Is there likely to be major disturbance to land and waters (s 237(c))?

  1. The Tribunal is required to make an evaluative judgment on whether major disturbance to land and waters is likely to occur (in the sense that there is a real risk of it) from the point of view of the entire Australian community, including the Aboriginal community, as well as taking into account the concerns of the native title party (Little v Oriole at [39]-[50]; Dann v Western Australia).

  2. Applying my comments at [30] above in relation to Ward v Western Australia (at [26]), I note that Nyamal provide very brief contentions and evidence in relation to s 237(c).

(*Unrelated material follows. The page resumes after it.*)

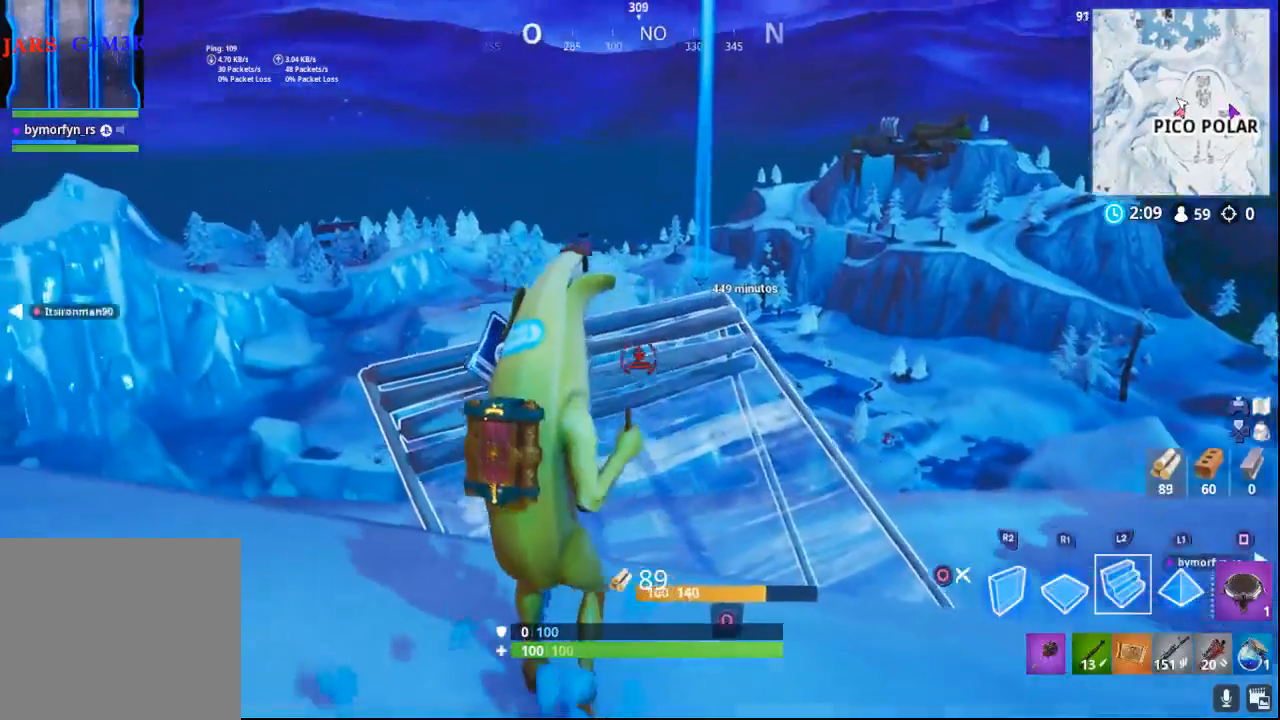
{"buttons": [], "left_stick": "up-left", "right_stick": "down", "events": [[67, "right_stick", "left"], [167, "right_stick", "center"], [283, "left_stick", "up-left"], [400, "right_stick", "down"]]}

  3. For example, Mr O’Connor states ‘I think any disturbance to land and waters is too much disturbance and it will need to be managed in accordance with Nyamal culture’ (at 16). As such, Nyamal contend that ‘any disturbance to land and waters is too much disturbance within the meaning of s 237(c)’ (at 30).

  4. Section 237(c) refers only to ‘major disturbance’ and not ‘any disturbance’ as Nyamal contend. There is also no requirement for ‘major disturbance’ to be assessed according a native title party’s traditions (unlike s 237(b)). Based on the limited evidence before me, I find the grant of the licence is not likely to involve major disturbance to the land or waters concerned.

Determination

  1. The determination is that the act, namely the grant of exploration licence E46/1263 to Bushwin Pty Ltd, is not an act attracting the expedited procedure.